Work to be completed:
Could each entry below be printed again exactly as given?

(Saved data entries)
Segment Open

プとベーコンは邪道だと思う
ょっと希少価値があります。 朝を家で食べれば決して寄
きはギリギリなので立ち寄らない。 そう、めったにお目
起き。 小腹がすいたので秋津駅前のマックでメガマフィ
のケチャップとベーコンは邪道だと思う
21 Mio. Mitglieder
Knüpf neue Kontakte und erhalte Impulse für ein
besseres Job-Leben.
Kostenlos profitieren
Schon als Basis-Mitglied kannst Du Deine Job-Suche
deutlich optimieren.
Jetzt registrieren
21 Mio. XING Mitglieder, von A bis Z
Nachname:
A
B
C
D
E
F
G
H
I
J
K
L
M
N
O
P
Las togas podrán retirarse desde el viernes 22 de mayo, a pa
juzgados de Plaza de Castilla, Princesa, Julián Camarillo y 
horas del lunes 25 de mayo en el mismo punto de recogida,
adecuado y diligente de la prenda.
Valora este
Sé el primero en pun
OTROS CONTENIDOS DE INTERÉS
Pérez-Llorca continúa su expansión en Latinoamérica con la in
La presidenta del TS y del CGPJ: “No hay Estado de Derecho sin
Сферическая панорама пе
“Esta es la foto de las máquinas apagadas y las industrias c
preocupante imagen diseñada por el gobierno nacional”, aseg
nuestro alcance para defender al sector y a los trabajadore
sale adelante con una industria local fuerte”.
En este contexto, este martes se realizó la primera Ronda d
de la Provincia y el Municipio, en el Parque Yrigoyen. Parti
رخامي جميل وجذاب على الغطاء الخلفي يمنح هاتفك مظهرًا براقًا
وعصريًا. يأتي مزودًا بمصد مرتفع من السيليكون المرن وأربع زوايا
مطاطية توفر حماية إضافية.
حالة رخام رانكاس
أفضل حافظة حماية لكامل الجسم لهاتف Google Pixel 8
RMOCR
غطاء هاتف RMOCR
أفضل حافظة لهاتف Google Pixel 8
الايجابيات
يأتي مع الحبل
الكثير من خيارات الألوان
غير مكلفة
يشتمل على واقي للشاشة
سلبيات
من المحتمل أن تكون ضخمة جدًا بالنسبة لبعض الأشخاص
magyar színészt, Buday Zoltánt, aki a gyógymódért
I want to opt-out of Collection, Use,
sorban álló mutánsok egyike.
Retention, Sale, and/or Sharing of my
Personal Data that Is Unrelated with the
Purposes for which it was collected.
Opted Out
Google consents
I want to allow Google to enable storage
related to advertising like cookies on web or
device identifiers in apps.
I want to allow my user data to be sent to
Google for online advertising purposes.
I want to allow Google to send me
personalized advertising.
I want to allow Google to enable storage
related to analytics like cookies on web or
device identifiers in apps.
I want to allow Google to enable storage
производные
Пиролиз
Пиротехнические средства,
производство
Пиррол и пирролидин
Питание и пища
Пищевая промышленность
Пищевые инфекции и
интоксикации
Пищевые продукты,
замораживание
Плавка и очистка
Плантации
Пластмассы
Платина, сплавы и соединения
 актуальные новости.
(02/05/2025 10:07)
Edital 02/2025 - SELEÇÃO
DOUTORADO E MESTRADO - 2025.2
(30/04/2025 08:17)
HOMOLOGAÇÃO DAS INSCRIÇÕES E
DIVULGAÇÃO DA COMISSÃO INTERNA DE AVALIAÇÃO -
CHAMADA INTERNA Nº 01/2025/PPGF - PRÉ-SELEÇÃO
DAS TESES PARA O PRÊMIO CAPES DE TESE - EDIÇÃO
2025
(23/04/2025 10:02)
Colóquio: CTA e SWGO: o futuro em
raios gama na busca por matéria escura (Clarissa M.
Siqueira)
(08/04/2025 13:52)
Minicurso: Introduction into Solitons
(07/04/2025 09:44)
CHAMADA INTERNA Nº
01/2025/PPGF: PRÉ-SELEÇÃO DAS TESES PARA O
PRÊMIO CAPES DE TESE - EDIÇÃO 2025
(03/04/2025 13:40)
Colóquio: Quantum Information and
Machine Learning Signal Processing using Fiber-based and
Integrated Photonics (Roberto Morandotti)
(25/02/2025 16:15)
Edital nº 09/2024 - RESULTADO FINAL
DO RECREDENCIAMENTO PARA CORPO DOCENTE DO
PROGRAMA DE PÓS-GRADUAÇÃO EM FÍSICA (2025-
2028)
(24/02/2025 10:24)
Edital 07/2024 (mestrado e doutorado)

Segment Closed

Solved problem:
プとベーコンは邪道だと思う
ょっと希少価値があります。 朝を家で食べれば決して寄
きはギリギリなので立ち寄らない。 そう、めったにお目
起き。 小腹がすいたので秋津駅前のマックでメガマフィ
のケチャップとベーコンは邪道だと思う
21 Mio. Mitglieder
Knüpf neue Kontakte und erhalte Impulse für ein
besseres Job-Leben.
Kostenlos profitieren
Schon als Basis-Mitglied kannst Du Deine Job-Suche
deutlich optimieren.
Jetzt registrieren
21 Mio. XING Mitglieder, von A bis Z
Nachname:
A
B
C
D
E
F
G
H
I
J
K
L
M
N
O
P
Las togas podrán retirarse desde el viernes 22 de mayo, a pa
juzgados de Plaza de Castilla, Princesa, Julián Camarillo y 
horas del lunes 25 de mayo en el mismo punto de recogida,
adecuado y diligente de la prenda.
Valora este
Sé el primero en pun
OTROS CONTENIDOS DE INTERÉS
Pérez-Llorca continúa su expansión en Latinoamérica con la in
La presidenta del TS y del CGPJ: “No hay Estado de Derecho sin
Сферическая панорама пе
“Esta es la foto de las máquinas apagadas y las industrias c
preocupante imagen diseñada por el gobierno nacional”, aseg
nuestro alcance para defender al sector y a los trabajadore
sale adelante con una industria local fuerte”.
En este contexto, este martes se realizó la primera Ronda d
de la Provincia y el Municipio, en el Parque Yrigoyen. Parti
رخامي جميل وجذاب على الغطاء الخلفي يمنح هاتفك مظهرًا براقًا
وعصريًا. يأتي مزودًا بمصد مرتفع من السيليكون المرن وأربع زوايا
مطاطية توفر حماية إضافية.
حالة رخام رانكاس
أفضل حافظة حماية لكامل الجسم لهاتف Google Pixel 8
RMOCR
غطاء هاتف RMOCR
أفضل حافظة لهاتف Google Pixel 8
الايجابيات
يأتي مع الحبل
الكثير من خيارات الألوان
غير مكلفة
يشتمل على واقي للشاشة
سلبيات
من المحتمل أن تكون ضخمة جدًا بالنسبة لبعض الأشخاص
magyar színészt, Buday Zoltánt, aki a gyógymódért
I want to opt-out of Collection, Use,
sorban álló mutánsok egyike.
Retention, Sale, and/or Sharing of my
Personal Data that Is Unrelated with the
Purposes for which it was collected.
Opted Out
Google consents
I want to allow Google to enable storage
related to advertising like cookies on web or
device identifiers in apps.
I want to allow my user data to be sent to
Google for online advertising purposes.
I want to allow Google to send me
personalized advertising.
I want to allow Google to enable storage
related to analytics like cookies on web or
device identifiers in apps.
I want to allow Google to enable storage
производные
Пиролиз
Пиротехнические средства,
производство
Пиррол и пирролидин
Питание и пища
Пищевая промышленность
Пищевые инфекции и
интоксикации
Пищевые продукты,
замораживание
Плавка и очистка
Плантации
Пластмассы
Платина, сплавы и соединения
 актуальные новости.
(02/05/2025 10:07)
Edital 02/2025 - SELEÇÃO
DOUTORADO E MESTRADO - 2025.2
(30/04/2025 08:17)
HOMOLOGAÇÃO DAS INSCRIÇÕES E
DIVULGAÇÃO DA COMISSÃO INTERNA DE AVALIAÇÃO -
CHAMADA INTERNA Nº 01/2025/PPGF - PRÉ-SELEÇÃO
DAS TESES PARA O PRÊMIO CAPES DE TESE - EDIÇÃO
2025
(23/04/2025 10:02)
Colóquio: CTA e SWGO: o futuro em
raios gama na busca por matéria escura (Clarissa M.
Siqueira)
(08/04/2025 13:52)
Minicurso: Introduction into Solitons
(07/04/2025 09:44)
CHAMADA INTERNA Nº
01/2025/PPGF: PRÉ-SELEÇÃO DAS TESES PARA O
PRÊMIO CAPES DE TESE - EDIÇÃO 2025
(03/04/2025 13:40)
Colóquio: Quantum Information and
Machine Learning Signal Processing using Fiber-based and
Integrated Photonics (Roberto Morandotti)
(25/02/2025 16:15)
Edital nº 09/2024 - RESULTADO FINAL
DO RECREDENCIAMENTO PARA CORPO DOCENTE DO
PROGRAMA DE PÓS-GRADUAÇÃO EM FÍSICA (2025-
2028)
(24/02/2025 10:24)
Edital 07/2024 (mestrado e doutorado)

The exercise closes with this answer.